I call Washington all f**ked up and mean, because no rational person would seriously entertain default. You call Washington all f**ked up and mean, because no rational person would agree to these kinds of deficits. We think — in the current twitter-talk of a pox on both their DC houses — Washington is a mess because we can’t find a compromise. The truth is, however, we don’t actually think there is much room to compromise and, given that our principles on this represent a fairly sizable difference in world view, that’s probably right. The structural problem of Washington is that everyone has a hold-up; “let’s vote and majority policy wins” doesn’t work because we’ve allowed a consensus system informally to take hold, rather than a majoritarian one (albeit one revisable at least in part by a future majority).

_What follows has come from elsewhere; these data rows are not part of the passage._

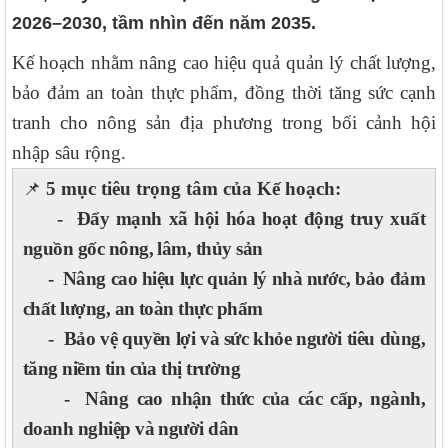
2026–2030, tầm nhìn đến năm 2035.
Kế hoạch nhằm nâng cao hiệu quả quản lý chất lượng,
bảo đảm an toàn thực phẩm, đồng thời tăng sức cạnh
tranh cho nông sản địa phương trong bối cảnh hội
nhập sâu rộng.
5 mục tiêu trọng tâm của Kế hoạch:
📌
- Đẩy mạnh xã hội hóa hoạt động truy xuất
nguồn gốc nông, lâm, thủy sản
- Nâng cao hiệu lực quản lý nhà nước, bảo đảm
chất lượng, an toàn thực phẩm
- Bảo vệ quyền lợi và sức khỏe người tiêu dùng,
tăng niềm tin của thị trường
- Nâng cao nhận thức của các cấp, ngành,
doanh nghiệp và người dân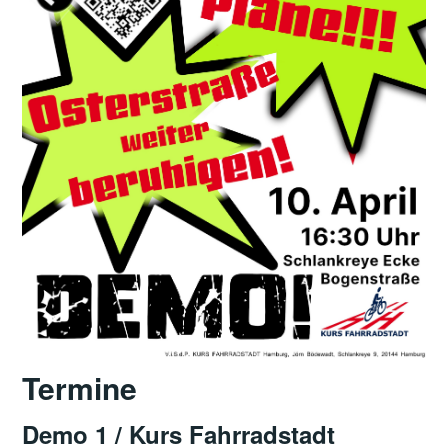
Termine
Demo 1 / Kurs Fahrradstadt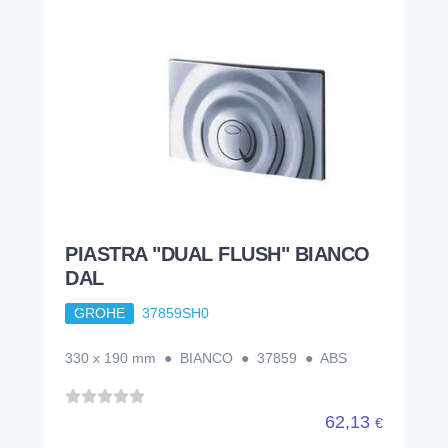
PIASTRA "DUAL FLUSH" BIANCO
DAL
GROHE
37859SH0
330 x 190 mm ● BIANCO ● 37859 ● ABS
62,13
€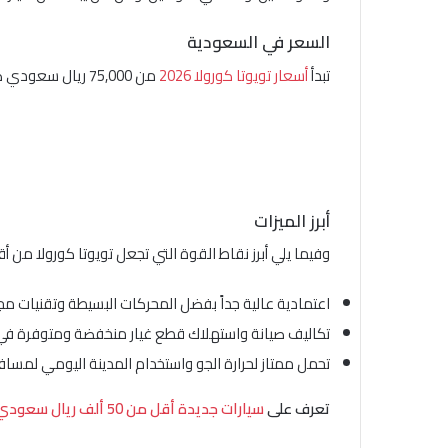
السعر في السعودية
تبدأ
أسعار تويوتا كورولا 2026
من 75,000 ريال سعودي ضمن نطاق سعري متوسط لفئة السيدان الاقتصادية، مع فروقات بسيطة بين فئاتها المختلفة حسب المواصفات.
أبرز الميزات
وفيما يلي أبرز نقاط القوة التي تجعل تويوتا كورولا من أقل 
اعتمادية عالية جداً بفضل المحركات البسيطة وتقنيات مج
تكاليف صيانة واستهلاك قطع غيار منخفضة ومتوفرة في
تحمل ممتاز لحرارة الجو واستخدام المدينة اليومي لمساف
تعرف على
سيارات جديدة أقل من 50 ألف ريال سعودي تستحق الشراء في السعودية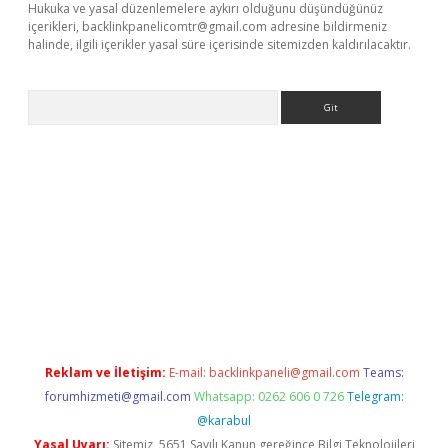
Hukuka ve yasal düzenlemelere aykırı olduğunu düşündüğünüz
içerikleri,
backlinkpanelicomtr@gmail.com
adresine bildirmeniz
halinde, ilgili içerikler yasal süre içerisinde sitemizden kaldırılacaktır.
Arama
Reklam ve İletişim:
E-mail:
backlinkpaneli@gmail.com
Teams:
forumhizmeti@gmail.com
Whatsapp: 0262 606 0 726
Telegram:
@karabul
Yasal Uyarı:
Sitemiz, 5651 Sayılı Kanun gereğince Bilgi Teknolojileri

And that’s the fundamental problem — searching for a consensus that doesn’t exist, and an unwillingness to let the side with more votes win. Granted that the latter isn’t a panacea — Democrats had two years where they complete control of the government, and they still didn’t do anything — nevertheless it’s better than what we have now. Politicians just aren’t willing to put their names on a policy and push it through, because if it fails they own it; they’d rather dither and moan and let things fall apart, because then they can keep pointing the finger at the other side in hopes of improving their chances of re-election.